■ **Goal of the exercise**
Look in the material below for the line holding "of split tunneling?**". Set it down exactly, with each later line up to and including the line holding "While split tunneling".

■ **Records supplied**

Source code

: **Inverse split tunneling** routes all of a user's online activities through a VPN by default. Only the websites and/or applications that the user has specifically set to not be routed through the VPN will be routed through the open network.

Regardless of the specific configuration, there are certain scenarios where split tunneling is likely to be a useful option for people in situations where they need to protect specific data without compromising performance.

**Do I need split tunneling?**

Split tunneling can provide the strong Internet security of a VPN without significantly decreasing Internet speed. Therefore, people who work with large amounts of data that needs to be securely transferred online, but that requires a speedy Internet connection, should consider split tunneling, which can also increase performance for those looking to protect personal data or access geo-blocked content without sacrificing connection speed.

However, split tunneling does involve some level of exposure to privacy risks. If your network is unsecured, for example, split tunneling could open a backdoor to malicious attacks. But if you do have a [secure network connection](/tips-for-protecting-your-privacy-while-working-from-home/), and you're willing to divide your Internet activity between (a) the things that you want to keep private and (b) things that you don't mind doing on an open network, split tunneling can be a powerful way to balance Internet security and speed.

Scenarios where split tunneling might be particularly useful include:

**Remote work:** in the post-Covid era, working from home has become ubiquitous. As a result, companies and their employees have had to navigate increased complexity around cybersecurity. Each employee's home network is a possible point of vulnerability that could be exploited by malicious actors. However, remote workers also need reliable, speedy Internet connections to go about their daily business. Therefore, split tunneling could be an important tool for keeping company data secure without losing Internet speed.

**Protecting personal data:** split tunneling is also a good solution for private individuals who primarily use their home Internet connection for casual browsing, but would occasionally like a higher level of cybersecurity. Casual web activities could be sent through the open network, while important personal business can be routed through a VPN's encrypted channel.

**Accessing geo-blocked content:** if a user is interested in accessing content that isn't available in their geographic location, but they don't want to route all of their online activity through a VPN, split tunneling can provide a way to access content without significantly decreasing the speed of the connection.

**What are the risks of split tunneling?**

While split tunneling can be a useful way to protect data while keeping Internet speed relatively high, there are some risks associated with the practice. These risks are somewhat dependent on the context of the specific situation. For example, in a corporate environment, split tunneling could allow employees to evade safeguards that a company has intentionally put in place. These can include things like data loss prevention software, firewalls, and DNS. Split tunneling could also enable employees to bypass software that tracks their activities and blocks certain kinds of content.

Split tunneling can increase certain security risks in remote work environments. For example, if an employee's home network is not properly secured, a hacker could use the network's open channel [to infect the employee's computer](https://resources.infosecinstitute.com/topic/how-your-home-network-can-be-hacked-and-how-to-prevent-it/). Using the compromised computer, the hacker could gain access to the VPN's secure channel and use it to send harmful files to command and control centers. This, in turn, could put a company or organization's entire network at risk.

...

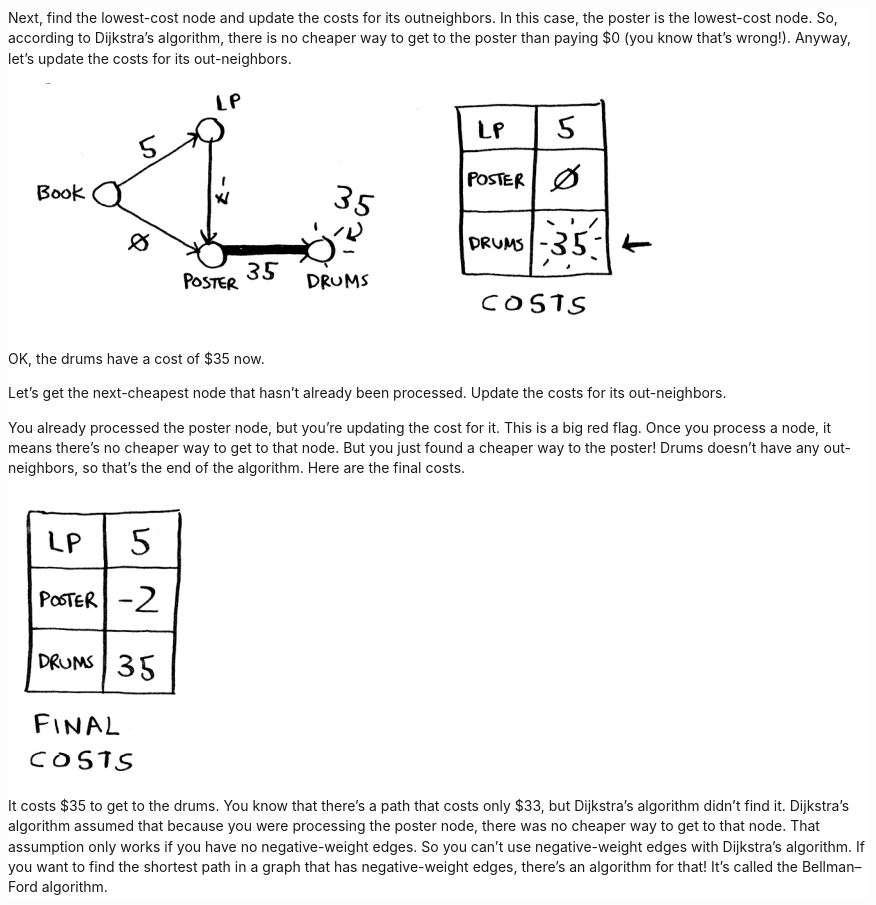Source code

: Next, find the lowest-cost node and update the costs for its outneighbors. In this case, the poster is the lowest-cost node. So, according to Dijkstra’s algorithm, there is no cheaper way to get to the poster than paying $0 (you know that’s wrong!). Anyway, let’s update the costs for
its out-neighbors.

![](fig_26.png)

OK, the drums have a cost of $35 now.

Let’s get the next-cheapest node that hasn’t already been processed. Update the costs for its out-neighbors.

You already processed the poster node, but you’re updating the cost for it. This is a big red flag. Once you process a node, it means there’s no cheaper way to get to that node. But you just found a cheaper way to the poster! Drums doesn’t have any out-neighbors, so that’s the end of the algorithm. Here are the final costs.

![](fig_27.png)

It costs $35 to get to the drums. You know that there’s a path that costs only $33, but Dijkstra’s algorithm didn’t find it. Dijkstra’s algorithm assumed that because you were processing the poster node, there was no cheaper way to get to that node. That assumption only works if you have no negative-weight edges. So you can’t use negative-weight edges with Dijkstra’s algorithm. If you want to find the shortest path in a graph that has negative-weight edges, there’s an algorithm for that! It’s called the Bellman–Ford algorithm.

■ **Solution for this problem**
**What are the risks of split tunneling?**

While split tunneling can be a useful way to protect data while keeping Internet speed relatively high, there are some risks associated with the practice. These risks are somewhat dependent on the context of the specific situation. For example, in a corporate environment, split tunneling could allow employees to evade safeguards that a company has intentionally put in place. These can include things like data loss prevention software, firewalls, and DNS. Split tunneling could also enable employees to bypass software that tracks their activities and blocks certain kinds of content.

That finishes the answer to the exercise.